A Forest Service endangered species specialist told the Times that California’s persistent drought will make recovery “really challenging…it’s going to take decades and decades from a conifer standpoint to get back what you lost.” In a too little, too late move, authorities re-arrested Garcia-Avalos, and returned him to jail where he faces a slap on the wrist 13-month sentence.
The Garcia-Avalos case is an extreme, atypical example of how one illegal immigrant’s careless act had devastating consequences on the environment. But more broadly, allowing hundreds of thousands of illegal immigrants to come to the United States each year as well as an additional one million legal immigrants arriving annually presents a serious, mounting threat to the nation’s resources. Every additional person needs housing, transportation, water, and energy. More people means more resource consumption, and creates more urban sprawl.
The Immigration Reform Law Institute (IRLI) has filed a suit on behalf of environmentalists and concerned citizens against the Department of Homeland Security for its failure to enforce the nation’s preeminent environmental law, the 1970 National Environmental Policy Act (NEPA), when it enacts immigration legislation. NEPA’s objective is to help public officials make enlightened decisions based on an understanding of environmental consequences, and to take actions that protect, restore, and enhance the environment. [Author’s note: I am an outside consultant to Californians for Population Stabilization, one of the plaintiffs.]
IRLI claims that when illegal immigrants cross the border in large numbers, they leave a host of environmental impacts in their wake: the destruction of native species, polluted water, and private property destruction. Between 1990 and 2010 legal and illegal immigration contributed to a 61 million increase in the U.S. population. By 2060, the Census Bureau projects that total U.S. total population will increase from today’s 325 million to nearly 417 million. Immigration will account for about 80 percent of that growth.

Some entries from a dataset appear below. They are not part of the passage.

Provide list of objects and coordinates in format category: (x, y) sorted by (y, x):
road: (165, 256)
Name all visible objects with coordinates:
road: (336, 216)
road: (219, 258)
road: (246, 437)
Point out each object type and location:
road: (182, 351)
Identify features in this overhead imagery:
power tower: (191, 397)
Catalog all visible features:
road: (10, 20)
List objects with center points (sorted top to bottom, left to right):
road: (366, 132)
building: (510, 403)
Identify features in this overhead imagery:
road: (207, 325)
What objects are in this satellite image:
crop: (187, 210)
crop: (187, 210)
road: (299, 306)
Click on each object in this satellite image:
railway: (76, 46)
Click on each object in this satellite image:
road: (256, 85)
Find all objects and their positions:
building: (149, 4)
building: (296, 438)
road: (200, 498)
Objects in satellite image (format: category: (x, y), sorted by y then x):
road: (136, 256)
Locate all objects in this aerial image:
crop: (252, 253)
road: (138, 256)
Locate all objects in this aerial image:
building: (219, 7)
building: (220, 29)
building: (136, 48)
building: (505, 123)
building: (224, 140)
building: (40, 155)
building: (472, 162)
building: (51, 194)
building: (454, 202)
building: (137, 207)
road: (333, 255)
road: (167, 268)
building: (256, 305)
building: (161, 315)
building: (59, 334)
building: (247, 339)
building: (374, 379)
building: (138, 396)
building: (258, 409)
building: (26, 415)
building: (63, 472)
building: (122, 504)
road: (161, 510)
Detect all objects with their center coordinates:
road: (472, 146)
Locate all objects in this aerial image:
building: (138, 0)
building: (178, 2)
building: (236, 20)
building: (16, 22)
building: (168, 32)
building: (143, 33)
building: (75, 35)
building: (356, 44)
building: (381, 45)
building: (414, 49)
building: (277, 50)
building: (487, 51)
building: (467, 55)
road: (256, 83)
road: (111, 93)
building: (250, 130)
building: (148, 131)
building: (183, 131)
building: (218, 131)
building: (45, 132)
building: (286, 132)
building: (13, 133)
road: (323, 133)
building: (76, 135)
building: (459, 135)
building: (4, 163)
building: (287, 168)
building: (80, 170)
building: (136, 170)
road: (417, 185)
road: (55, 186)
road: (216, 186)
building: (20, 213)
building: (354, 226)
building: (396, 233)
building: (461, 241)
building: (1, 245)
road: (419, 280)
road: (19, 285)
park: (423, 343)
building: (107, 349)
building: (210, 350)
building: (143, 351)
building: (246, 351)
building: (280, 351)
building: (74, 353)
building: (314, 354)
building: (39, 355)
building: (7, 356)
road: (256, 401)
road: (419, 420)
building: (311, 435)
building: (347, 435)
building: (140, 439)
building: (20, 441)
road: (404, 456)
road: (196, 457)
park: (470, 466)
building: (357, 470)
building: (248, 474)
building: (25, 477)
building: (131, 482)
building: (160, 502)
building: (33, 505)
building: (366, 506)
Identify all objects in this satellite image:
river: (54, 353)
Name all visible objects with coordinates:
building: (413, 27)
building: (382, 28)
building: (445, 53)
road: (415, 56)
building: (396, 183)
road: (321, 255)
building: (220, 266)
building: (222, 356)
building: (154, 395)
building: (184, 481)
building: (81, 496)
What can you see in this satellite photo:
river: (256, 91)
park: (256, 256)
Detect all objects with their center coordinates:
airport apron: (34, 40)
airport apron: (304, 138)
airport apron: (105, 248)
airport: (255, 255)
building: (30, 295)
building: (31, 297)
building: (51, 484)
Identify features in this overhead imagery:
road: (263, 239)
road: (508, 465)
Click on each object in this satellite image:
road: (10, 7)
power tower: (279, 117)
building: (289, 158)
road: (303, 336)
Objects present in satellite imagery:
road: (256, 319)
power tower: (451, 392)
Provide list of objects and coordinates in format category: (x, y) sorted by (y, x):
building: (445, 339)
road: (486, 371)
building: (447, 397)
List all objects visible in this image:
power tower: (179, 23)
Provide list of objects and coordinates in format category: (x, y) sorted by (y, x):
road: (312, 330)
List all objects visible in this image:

The federal government controls immigration levels and, pursuant to NEPA’s regulations, can limit them. But neither DHS, nor its predecessor agency, the Immigration and Naturalization Service (INS), has ever committed to a single environmental review of its immigration-related actions. IRLI’s suit against DHS hopes to mandate the federal government to consider immigration-driven population growth in its future legislation.